» **THE INPUT**
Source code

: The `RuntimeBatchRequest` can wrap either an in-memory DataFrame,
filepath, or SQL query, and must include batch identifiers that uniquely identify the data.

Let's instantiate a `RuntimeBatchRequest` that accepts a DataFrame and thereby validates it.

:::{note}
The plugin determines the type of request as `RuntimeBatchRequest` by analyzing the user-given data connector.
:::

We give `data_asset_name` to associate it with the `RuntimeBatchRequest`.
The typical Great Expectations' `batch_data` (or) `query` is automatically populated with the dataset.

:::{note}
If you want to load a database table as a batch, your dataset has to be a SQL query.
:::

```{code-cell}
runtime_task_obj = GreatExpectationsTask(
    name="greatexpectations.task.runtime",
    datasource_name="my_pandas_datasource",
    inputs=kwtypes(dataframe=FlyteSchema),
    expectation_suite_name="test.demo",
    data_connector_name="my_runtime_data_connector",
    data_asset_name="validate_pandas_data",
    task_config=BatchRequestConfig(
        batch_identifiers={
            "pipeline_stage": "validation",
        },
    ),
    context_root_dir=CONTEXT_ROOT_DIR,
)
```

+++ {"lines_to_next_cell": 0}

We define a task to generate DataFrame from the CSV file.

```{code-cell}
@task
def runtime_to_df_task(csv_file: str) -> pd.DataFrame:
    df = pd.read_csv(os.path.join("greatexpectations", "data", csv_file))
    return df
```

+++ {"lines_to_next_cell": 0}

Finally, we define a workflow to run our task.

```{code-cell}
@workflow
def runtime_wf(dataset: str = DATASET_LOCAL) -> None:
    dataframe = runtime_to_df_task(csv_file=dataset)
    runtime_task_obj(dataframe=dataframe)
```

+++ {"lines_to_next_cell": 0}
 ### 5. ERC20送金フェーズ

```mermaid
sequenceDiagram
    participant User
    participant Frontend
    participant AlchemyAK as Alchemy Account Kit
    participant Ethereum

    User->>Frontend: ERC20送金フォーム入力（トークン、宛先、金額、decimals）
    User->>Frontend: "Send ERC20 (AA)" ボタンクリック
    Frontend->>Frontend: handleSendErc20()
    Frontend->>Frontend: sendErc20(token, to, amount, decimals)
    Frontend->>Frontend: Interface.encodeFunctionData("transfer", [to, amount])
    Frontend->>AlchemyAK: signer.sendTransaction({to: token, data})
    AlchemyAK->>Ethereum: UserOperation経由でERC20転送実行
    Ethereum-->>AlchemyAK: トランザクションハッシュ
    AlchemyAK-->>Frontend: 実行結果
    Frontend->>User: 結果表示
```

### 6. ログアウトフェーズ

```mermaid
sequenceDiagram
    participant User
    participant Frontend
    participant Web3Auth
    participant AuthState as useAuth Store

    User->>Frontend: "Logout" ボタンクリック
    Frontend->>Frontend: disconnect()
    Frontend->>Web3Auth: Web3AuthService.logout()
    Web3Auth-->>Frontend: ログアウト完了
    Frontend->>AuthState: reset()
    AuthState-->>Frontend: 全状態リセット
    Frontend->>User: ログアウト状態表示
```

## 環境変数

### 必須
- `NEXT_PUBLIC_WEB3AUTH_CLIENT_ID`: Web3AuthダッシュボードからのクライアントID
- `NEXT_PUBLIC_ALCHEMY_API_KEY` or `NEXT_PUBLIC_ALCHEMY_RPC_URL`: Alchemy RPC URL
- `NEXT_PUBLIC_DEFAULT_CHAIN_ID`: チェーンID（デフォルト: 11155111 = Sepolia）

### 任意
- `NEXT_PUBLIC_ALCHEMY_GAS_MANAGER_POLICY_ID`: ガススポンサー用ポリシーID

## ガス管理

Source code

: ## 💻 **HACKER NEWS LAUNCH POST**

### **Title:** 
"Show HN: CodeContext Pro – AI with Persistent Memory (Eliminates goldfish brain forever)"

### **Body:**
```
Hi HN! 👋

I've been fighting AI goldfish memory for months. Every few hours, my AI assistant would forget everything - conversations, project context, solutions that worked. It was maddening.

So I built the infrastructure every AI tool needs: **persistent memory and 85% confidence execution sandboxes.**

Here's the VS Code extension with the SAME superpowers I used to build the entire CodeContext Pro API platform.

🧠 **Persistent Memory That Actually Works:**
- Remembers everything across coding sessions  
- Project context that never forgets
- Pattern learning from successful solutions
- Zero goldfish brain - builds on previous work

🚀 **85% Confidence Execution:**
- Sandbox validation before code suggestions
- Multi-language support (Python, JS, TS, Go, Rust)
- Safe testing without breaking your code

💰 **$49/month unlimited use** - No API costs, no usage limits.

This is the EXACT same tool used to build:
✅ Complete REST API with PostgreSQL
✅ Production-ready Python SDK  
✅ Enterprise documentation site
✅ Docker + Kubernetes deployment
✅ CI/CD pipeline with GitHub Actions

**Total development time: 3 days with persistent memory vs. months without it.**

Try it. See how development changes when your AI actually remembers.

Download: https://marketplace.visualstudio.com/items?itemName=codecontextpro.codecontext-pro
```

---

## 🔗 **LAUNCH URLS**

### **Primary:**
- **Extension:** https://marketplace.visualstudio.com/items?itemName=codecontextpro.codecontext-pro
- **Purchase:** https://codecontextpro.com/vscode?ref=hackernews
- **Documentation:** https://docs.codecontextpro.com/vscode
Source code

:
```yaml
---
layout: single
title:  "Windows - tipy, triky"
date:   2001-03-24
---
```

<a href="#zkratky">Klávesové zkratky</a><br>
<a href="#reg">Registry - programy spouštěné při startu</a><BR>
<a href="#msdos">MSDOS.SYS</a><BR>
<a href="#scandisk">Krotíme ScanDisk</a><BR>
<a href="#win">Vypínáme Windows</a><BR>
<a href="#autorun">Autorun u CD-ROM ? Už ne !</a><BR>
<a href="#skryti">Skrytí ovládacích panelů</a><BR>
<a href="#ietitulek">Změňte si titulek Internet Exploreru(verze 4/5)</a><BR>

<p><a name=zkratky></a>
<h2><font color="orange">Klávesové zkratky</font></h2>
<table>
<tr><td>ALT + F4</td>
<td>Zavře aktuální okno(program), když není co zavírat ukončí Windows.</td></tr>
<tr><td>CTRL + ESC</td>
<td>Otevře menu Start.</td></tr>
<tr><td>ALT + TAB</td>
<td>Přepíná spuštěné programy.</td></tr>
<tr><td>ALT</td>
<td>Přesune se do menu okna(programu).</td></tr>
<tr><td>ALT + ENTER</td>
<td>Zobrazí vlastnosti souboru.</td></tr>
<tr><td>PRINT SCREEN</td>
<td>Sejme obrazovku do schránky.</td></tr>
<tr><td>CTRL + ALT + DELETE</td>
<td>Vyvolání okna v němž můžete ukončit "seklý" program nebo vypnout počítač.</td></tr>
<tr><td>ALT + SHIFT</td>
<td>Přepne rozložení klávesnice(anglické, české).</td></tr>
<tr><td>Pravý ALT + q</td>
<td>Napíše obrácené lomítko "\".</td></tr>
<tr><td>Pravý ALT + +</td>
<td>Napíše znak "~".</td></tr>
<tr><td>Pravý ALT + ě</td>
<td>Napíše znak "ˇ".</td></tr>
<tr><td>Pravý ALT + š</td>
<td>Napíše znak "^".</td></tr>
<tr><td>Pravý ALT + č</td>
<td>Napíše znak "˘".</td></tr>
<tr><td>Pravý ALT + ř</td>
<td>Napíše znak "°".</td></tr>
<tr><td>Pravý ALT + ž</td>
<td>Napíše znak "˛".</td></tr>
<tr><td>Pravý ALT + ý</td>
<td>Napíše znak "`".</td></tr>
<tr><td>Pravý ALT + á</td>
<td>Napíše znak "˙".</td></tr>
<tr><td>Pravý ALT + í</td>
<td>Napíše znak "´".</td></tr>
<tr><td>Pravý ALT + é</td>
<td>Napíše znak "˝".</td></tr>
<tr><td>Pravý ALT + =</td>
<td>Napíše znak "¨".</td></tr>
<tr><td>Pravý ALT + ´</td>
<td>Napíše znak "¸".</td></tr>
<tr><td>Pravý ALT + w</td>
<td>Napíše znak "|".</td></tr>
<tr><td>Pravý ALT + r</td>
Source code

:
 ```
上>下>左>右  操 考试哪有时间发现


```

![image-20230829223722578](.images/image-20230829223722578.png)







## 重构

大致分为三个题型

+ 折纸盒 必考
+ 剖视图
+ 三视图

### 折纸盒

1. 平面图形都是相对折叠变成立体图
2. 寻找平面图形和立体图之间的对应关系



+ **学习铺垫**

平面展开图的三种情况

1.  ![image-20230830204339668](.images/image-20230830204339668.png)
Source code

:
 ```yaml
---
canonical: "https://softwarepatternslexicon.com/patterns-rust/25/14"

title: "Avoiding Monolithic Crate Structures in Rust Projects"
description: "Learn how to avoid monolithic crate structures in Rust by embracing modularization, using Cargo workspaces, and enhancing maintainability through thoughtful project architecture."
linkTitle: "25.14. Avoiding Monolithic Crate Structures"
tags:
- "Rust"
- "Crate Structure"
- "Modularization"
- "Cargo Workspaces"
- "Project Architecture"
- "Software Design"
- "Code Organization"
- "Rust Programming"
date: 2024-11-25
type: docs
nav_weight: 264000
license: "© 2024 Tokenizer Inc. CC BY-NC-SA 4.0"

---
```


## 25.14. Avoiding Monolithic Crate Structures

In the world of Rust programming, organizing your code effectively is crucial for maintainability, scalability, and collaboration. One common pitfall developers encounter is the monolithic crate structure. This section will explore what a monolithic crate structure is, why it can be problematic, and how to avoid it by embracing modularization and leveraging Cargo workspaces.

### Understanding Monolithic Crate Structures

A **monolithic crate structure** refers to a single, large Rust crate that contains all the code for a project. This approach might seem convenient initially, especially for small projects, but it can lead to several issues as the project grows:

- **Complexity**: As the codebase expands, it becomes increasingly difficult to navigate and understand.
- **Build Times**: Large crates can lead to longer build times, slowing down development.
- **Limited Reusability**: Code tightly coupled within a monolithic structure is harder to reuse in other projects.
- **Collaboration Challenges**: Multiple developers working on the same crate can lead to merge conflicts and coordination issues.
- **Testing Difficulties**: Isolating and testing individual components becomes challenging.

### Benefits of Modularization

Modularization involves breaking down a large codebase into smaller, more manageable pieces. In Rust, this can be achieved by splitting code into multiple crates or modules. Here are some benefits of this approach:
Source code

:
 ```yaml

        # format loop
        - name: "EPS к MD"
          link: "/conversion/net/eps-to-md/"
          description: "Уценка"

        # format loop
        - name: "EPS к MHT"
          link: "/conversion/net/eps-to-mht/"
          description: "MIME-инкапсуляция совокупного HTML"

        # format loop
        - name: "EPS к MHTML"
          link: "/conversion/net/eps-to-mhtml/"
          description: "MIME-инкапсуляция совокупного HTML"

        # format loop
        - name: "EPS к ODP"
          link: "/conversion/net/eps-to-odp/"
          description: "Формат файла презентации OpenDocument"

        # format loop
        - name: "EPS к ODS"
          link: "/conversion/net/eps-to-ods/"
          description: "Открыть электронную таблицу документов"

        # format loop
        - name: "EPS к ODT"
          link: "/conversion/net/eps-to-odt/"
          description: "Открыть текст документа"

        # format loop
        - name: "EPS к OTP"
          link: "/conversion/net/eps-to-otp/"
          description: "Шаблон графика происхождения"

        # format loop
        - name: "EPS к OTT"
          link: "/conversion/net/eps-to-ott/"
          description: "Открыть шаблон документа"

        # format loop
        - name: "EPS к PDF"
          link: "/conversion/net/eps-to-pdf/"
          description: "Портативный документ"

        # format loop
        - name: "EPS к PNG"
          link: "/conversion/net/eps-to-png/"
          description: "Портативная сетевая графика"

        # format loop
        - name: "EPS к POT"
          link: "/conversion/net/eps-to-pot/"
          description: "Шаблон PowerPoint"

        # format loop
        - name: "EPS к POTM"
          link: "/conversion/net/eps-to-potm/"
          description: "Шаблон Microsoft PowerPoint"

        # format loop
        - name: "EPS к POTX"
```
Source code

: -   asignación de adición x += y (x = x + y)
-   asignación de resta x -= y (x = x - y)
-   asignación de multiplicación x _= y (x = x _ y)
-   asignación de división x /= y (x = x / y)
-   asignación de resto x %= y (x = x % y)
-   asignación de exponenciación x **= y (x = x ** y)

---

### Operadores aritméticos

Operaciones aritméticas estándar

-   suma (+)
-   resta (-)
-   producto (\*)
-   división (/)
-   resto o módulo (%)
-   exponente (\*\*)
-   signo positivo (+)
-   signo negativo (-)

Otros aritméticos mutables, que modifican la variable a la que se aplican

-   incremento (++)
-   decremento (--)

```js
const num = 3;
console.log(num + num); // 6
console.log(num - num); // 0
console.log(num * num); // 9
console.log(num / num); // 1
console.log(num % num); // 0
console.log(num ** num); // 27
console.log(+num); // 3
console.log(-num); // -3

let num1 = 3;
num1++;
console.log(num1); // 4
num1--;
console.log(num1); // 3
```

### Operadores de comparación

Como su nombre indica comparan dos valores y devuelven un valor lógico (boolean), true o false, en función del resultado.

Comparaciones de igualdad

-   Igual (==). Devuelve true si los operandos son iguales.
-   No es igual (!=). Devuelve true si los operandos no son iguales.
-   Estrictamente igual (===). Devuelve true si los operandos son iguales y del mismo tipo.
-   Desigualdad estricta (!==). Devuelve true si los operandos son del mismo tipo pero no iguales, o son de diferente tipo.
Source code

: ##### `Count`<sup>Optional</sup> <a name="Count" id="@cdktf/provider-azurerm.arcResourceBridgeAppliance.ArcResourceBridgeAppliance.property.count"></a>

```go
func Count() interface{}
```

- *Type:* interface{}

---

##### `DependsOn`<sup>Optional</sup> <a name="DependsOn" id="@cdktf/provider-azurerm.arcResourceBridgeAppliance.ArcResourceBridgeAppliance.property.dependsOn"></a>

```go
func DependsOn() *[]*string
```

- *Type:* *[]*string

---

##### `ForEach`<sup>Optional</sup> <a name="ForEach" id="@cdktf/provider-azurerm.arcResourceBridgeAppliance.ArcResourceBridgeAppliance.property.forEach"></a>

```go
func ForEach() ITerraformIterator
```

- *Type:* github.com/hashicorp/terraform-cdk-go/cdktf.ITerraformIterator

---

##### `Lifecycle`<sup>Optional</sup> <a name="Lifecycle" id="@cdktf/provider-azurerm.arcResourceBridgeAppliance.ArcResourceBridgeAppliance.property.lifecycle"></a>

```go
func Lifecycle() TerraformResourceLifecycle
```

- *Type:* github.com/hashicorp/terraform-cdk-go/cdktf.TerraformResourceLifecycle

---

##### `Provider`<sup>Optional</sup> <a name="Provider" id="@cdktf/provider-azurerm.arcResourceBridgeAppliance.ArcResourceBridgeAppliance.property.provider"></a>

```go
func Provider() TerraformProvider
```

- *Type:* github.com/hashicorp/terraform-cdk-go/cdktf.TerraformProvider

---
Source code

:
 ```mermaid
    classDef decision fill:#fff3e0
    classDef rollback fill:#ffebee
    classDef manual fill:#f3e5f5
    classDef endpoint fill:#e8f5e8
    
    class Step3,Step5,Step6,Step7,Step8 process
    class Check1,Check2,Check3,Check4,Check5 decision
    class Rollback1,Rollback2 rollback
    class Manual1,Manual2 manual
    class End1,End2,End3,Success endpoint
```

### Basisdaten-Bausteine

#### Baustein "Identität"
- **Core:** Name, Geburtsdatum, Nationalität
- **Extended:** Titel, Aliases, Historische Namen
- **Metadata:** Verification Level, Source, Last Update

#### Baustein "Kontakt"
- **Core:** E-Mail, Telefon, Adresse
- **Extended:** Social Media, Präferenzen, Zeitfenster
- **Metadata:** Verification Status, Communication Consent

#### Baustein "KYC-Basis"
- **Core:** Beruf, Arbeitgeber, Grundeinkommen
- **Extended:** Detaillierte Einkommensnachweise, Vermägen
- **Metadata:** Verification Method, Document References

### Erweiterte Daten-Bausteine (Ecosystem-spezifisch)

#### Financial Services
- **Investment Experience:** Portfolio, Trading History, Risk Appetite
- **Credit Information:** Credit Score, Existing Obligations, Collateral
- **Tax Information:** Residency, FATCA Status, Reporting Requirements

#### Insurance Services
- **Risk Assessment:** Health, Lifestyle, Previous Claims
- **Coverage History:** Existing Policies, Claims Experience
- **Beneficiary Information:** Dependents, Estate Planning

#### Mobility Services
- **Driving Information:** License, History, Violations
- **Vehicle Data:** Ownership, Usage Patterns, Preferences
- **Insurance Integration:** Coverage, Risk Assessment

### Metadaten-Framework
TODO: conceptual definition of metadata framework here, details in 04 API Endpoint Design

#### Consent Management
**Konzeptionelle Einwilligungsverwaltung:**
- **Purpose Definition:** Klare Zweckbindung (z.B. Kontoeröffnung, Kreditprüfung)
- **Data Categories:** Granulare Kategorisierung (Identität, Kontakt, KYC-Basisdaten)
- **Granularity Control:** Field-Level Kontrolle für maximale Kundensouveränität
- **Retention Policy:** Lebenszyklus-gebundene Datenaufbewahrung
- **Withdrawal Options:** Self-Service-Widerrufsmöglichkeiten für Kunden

» **EXERCISE**
Go through the material line by line and state how many lines hold "Klávesové", with no other words.

» **ANSWER FOR THIS EXERCISE**
2